What has Changed the Supply Chain

Today we went to the University of Nicosia again for lectures on various topics. The first lecture was on the blockchain. Going into this lecture, I had little knowledge of the blockchain. I learned that the blockchain is a data set that can be constantly updated just like any other data set, but where it differs from the standard data set is that every previous version and any addition to it can be seen not only by the company who owns it but by everyone. An example of practical use of blockchain the professor gave was that with email; one can have one regardless of what the companies that own a domain say cause there are many other competitors, or one could make their domain. However, with something like Twitter, if Twitter decides that you should not be on the platform, you won’t be on the forum, and there is no way around it. The blockchain would allow Twitter to become similar to email, where one person or company does not control data distribution, and it breaks a monopoly of sorts.
The following lecture we had was on supply chain forecasting. Forecasting is the practice of predicting future demand to increase efficiency. Forecasting has a fascinating history. In 1959 the first forecasting models were made. They were simplistic but very effective in what they did. In the 70s, people started to develop more complex methods of forecasting.
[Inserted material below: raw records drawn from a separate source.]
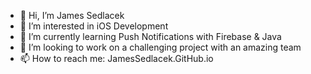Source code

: - 👋 Hi, I’m James Sedlacek
- 👀 I’m interested in iOS Development
- 🌱 I’m currently learning Push Notifications with Firebase & Java
- 💞️ I’m looking to work on a challenging project with an amazing team
- 📫 How to reach me: JamesSedlacek.GitHub.io

<!---
JamesSedlacek/JamesSedlacek is a ✨ special ✨ repository because its `README.md` (this file) appears on your GitHub profile.
You can click the Preview link to take a look at your changes.
--->
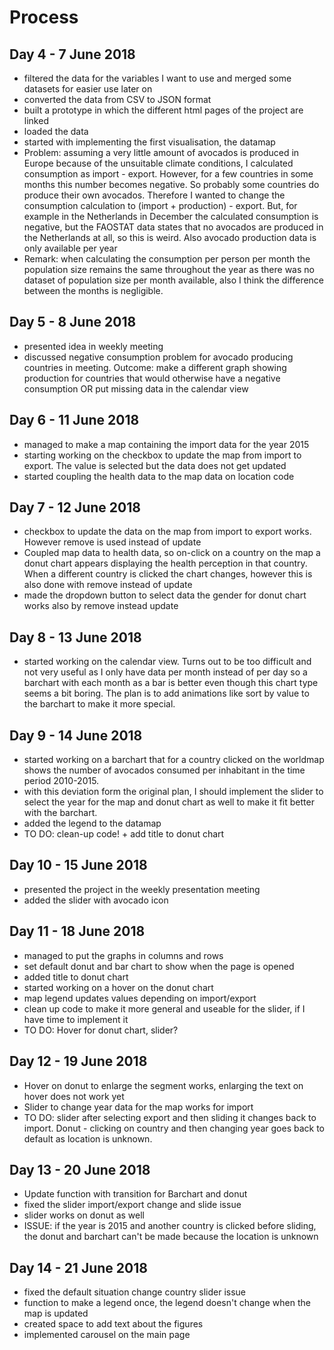 # Process

## Day 4 - 7 June 2018

- filtered the data for the variables I want to use and merged some datasets for easier use later on
- converted the data from CSV to JSON format
- built a prototype in which the different html pages of the project are linked
- loaded the data
- started with implementing the first visualisation, the datamap
- Problem: assuming a very little amount of avocados is produced in Europe because of the unsuitable climate conditions, I calculated consumption as import - export. However, for a few countries in some months this number becomes negative. So probably some countries do produce their own avocados. Therefore I wanted to change the consumption calculation to (import + production) - export. But, for example in the Netherlands in December the calculated consumption is negative, but the FAOSTAT data states that no avocados are produced in the Netherlands at all, so this is weird. Also avocado production data is only available per year
- Remark: when calculating the consumption per person per month the population size remains the same throughout the year as there was no dataset of population size per month available, also I think the difference between the months is negligible.

## Day 5 - 8 June 2018

- presented idea in weekly meeting
- discussed negative consumption problem for avocado producing countries in meeting. Outcome: make a different graph showing production for countries that would otherwise have a negative consumption OR put missing data in the calendar view

## Day 6 - 11 June 2018

- managed to make a map containing the import data for the year 2015
- starting working on the checkbox to update the map from import to export. The value is selected but the data does not get updated
- started coupling the health data to the map data on location code

## Day 7 - 12 June 2018

- checkbox to update the data on the map from import to export works. However remove is used instead of update
- Coupled map data to health data, so on-click on a country on the map a donut chart appears displaying the health perception in that country. When a different country is clicked the chart changes, however this is also done with remove instead of update
- made the dropdown button to select data the gender for donut chart works also by remove instead update

## Day 8 - 13 June 2018

- started working on the calendar view. Turns out to be too difficult and not very useful as I only have data per month instead of per day so a barchart with each month as a bar is better even though this chart type seems a bit boring. The plan is to add animations like sort by value to the barchart to make it more special.

## Day 9 - 14 June 2018

- started working on a barchart that for a country clicked on the worldmap shows the number of avocados consumed per inhabitant in the time period 2010-2015.
- with this deviation form the original plan, I should implement the slider to select the year for the map and donut chart as well to make it fit better with the barchart.
- added the legend to the datamap
- TO DO: clean-up code! + add title to donut chart

## Day 10 - 15 June 2018

- presented the project in the weekly presentation meeting
- added the slider with avocado icon

## Day 11 - 18 June 2018

- managed to put the graphs in columns and rows
- set default donut and bar chart to show when the page is opened
- added title to donut chart
- started working on a hover on the donut chart
- map legend updates values depending on import/export
- clean up code to make it more general and useable for the slider, if I have time to implement it
- TO DO: Hover for donut chart, slider?

## Day 12 - 19 June 2018

- Hover on donut to enlarge the segment works, enlarging the text on hover does not work yet
- Slider to change year data for the map works for import
- TO DO: slider after selecting export and then sliding it changes back to import. Donut - clicking on country and then changing year goes back to default as location is unknown.

## Day 13 - 20 June 2018

- Update function with transition for Barchart and donut
- fixed the slider import/export change and slide issue
- slider works on donut as well
- ISSUE: if the year is 2015 and another country is clicked before sliding, the donut and barchart can't be made because the location is unknown

## Day 14 - 21 June 2018

- fixed the default situation change country slider issue
- function to make a legend once, the legend doesn't change when the map is updated
- created space to add text about the figures
- implemented carousel on the main page
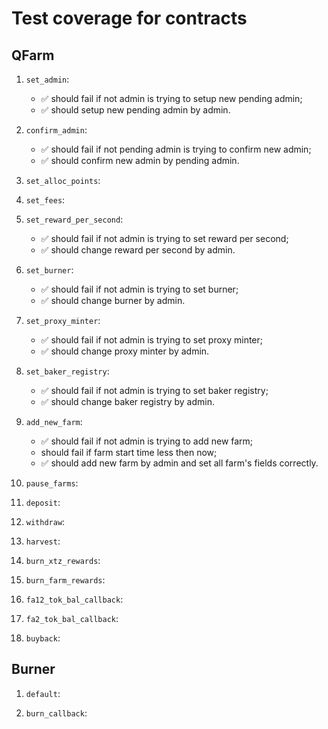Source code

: # Test coverage for contracts

## QFarm

1. `set_admin`:

   - ✅ should fail if not admin is trying to setup new pending admin;
   - ✅ should setup new pending admin by admin.

2. `confirm_admin`:

   - ✅ should fail if not pending admin is trying to confirm new admin;
   - ✅ should confirm new admin by pending admin.

3. `set_alloc_points`:

4. `set_fees`:

5. `set_reward_per_second`:

   - ✅ should fail if not admin is trying to set reward per second;
   - ✅ should change reward per second by admin.

6. `set_burner`:

   - ✅ should fail if not admin is trying to set burner;
   - ✅ should change burner by admin.

7. `set_proxy_minter`:

   - ✅ should fail if not admin is trying to set proxy minter;
   - ✅ should change proxy minter by admin.

8. `set_baker_registry`:

   - ✅ should fail if not admin is trying to set baker registry;
   - ✅ should change baker registry by admin.

9. `add_new_farm`:

   - ✅ should fail if not admin is trying to add new farm;
   - should fail if farm start time less then now;
   - ✅ should add new farm by admin and set all farm's fields correctly.

10. `pause_farms`:

11. `deposit`:

12. `withdraw`:

13. `harvest`:

14. `burn_xtz_rewards`:

15. `burn_farm_rewards`:

16. `fa12_tok_bal_callback`:

17. `fa2_tok_bal_callback`:

18. `buyback`:

## Burner

1. `default`:

2. `burn_callback`:
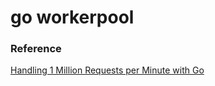 # go workerpool

### Reference
[Handling 1 Million Requests per Minute with Go](http://marcio.io/2015/07/handling-1-million-requests-per-minute-with-golang/)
These methods would require semester-long classes to teach people, while the ones made in 1959 only took five minutes. There were debates about which models were more effective at forecasting. In the 80s, there was a forecasting competition, and the results were that the simple methods were far more effective at predicting future demands than the complex ones. After this competition, there was another one in the 2000s where human bias was implemented, and the results showed that the simple methods still outperformed the complex techniques and dwarfed the plans with human preferences in them.